COLE, Judge. Christopher Shrove appeals the circuit court's denial of his third Rule 32, Ala. R. Crim. P., petition for postconviction relief, challenging his October 11, 2006, guilty-plea conviction for soliciting a child by computer, a violation of § 13A-6-110, Ala. Code 1975, and his resulting sentence of 15 years’ imprisonment.

Section 13A-6-110 was repealed effective May 22, 2009, see Act No. 2009-745, § 9, Ala. Acts 2009, and discussion infra.

Facts and Procedural History

The facts underlying Shrove's guilty-plea conviction and sentence are undisputed. The circuit court summarized those facts in its order denying Shrove's petition as follows:

"According to the ‘Affidavit and Felony Warrant of Arrest’ and information contained in a report filed by the Prattville Police Department, Shrove's conduct and the relevant conduct giving rise to the charge occurred on March 30, 2006. According to the affidavit and felony warrant of arrest, Shrove communicated, by means of a computer, with a confidential informant that ‘he believed to be a 14-year-old child.’ For weeks prior to March 30, 2006, Shrove messaged or solicited, via computer, an adult, ‘undercover operative that he believed to be a fourteen-year-old girl.’ Shrove attempted to meet the adult, undercover operative on March 30, 2006, at Spinners Park located in Autauga County, Alabama. According to the presentence report, investigator Angela Allen sat on playground equipment in the park when Shrove walked ‘within hearing distance’ of Investigator Allen and attempted to greet her. The only witnesses, whether via computer instant messaging or in-person, to Shrove's conduct giving rise to the charge and conviction were adults and members of law enforcement; no children under the age of sixteen years were involved or present. At no point was Shrove's conduct directed to a person under the age of sixteen years of age."

Stored entries
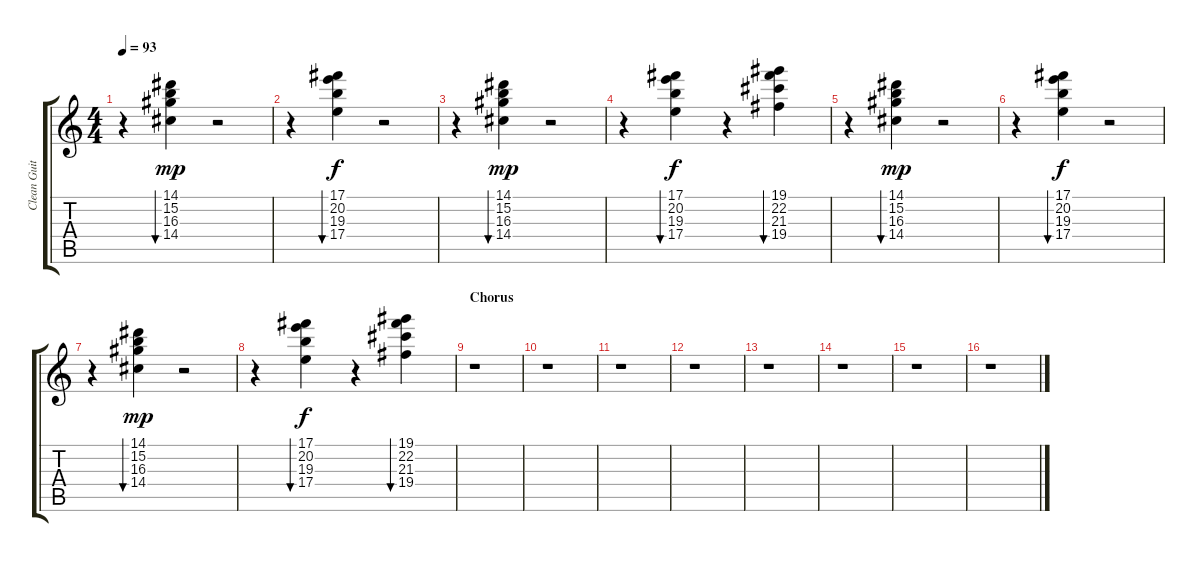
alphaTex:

\track ("Clean Guitar 2" "Clean Guit") {instrument electricguitarclean}
\staff {score tabs}
\tuning (Db4 Ab3 E3 B2 Gb2 B1) {hide}
\ts (4 4)
\tempo 93
\clef g2
\ks c
r.4{dy f} (14.1 15.2 16.3 14.4).4{bu 120 dy mp} r.2 |
r.4 (17.1 20.2 19.3 17.4).4{bu 120 dy f} r.2 |
r.4 (14.1 15.2 16.3 14.4).4{bu 120 dy mp} r.2 |
r.4 (17.1 20.2 19.3 17.4).4{bu 120 dy f} r.4 (19.1 22.2 21.3 19.4).4{bu 120} |
r.4 (14.1 15.2 16.3 14.4).4{bu 120 dy mp} r.2 |
r.4 (17.1 20.2 19.3 17.4).4{bu 120 dy f} r.2 |
r.4 (14.1 15.2 16.3 14.4).4{bu 120 dy mp} r.2 |
r.4 (17.1 20.2 19.3 17.4).4{bu 120 dy f} r.4 (19.1 22.2 21.3 19.4).4{bu 120} |
\section ("" "Chorus")
r.1 |
r.1 |
r.1 |
r.1 |
r.1 |
r.1 |
r.1 |
r.1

» EXERCISE REQUIREMENTS:
1. Print the court opinion from "COLE, Judge. Christopher" to "15 years’ imprisonment.".
2. List every distinct calendar date (month, day and year) that appears in the court opinion.
3. According to the circuit court's summary in the court opinion, why was Shrove's conduct not directed to anyone under sixteen?
The records have no connection to the court opinion.

» TASK ANSWERS:
1.
COLE, Judge. Christopher Shrove appeals the circuit court's denial of his third Rule 32, Ala. R. Crim. P., petition for postconviction relief, challenging his October 11, 2006, guilty-plea conviction for soliciting a child by computer, a violation of § 13A-6-110, Ala. Code 1975, and his resulting sentence of 15 years’ imprisonment.

2. October 11, 2006; May 22, 2009; March 30, 2006

3. The person Shrove messaged and tried to meet, whom he believed to be a 14-year-old girl, was actually an adult undercover operative. The only witnesses to his conduct, online or in person, were adults and members of law enforcement. No children under sixteen were involved or present.